Different concepts have been applied to overcome such limitations for the combination of metal assisted and biocatalytic tandem cascades. The most prominent concept is based on the spatial separation of both catalyst types and is inspired by nature. Biological compartmentalization allows living organisms to maintain different reaction conditions (e.g., pH) and operate numerous tandem reactions in a ‘one-pot’ system. In the past, chemists and engineers have imitated this concept with biphasic systems,^5,18 supramolecular hosts,¹³ artificial metalloenzymes,¹⁴ and spatial separation by flow chemistry¹⁹ to realize and optimize multi-catalytic reactions.² Lately, Ríos-Lombardía et al. demonstrated a ruthenium-catalysed isomerisation of allylic alcohols, coupled with an asymmetric bioamination in a one-pot process.¹⁵ Recently, the Gröger group developed a two-step one-pot transformation of styrenes into the corresponding chiral alcohols by combination of the Wacker oxidation with subsequent reduction by an alcohol dehydrogenase (ADH) from Lactobacillus kefir.¹⁸ However, to the best of our knowledge, only one chemoenzymatic tandem process in a concurrent fashion has been published, which does not require an intermediate work-up step of the chemocatalytic reaction mixture (e.g., dilution, adaption of the pH value, or separation of inhibiting components) prior to performing the biocatalytic transformation.²⁰

In the following, we envisaged the simultaneous operation of a chemical C–C coupling reaction, which generates a new functional group that, subsequently, undergoes a biocatalytic functional group interconversion leading to enantiomerically pure products (Fig. 1). This work focused on different compartmentalization concepts to overcome the necessity of intermediate manipulation steps and tackled the compatibility issue of chemo- and enzyme catalysed reactions.

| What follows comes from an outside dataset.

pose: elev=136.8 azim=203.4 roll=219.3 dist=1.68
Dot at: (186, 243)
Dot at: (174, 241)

Fig. 1 Concurrent chemo/biocatalytic cascade. Different engineering strategies were applied: (A) biphasic system (heptane/buffer); (B) heptane/superabsorber (sodium polyacrylate); and (C) polydimethylsiloxane (PDMS) membrane.

In 2000, Liebeskind and Srogl (L–S) published a copper mediated, palladium catalyzed C–C cross-coupling protocol of thioesters (TEs) with boronic acids for the formation of ketones under aerobic conditions (Scheme 1).^21–23 The method was later successfully extended to aryl coupling reactions based on the orthogonal behavior of the S-alkyl leaving group.²⁴ This coupling reaction operates at neutral pH (base free conditions), in organic solvents (e.g., THF) and with a phosphite additive, activating the catalyst to work at room temperature.²⁵ Recently, we reported the first example of a L–S reaction in water at 50 °C that led to bi(hetero)aryl products; while yields remained modest for this reaction, it opened up the principal applicability of the methods to operate in protic solvents.²⁶

Scheme 1 “Classical” L–S coupling (top) and optimized reaction conditions (bottom).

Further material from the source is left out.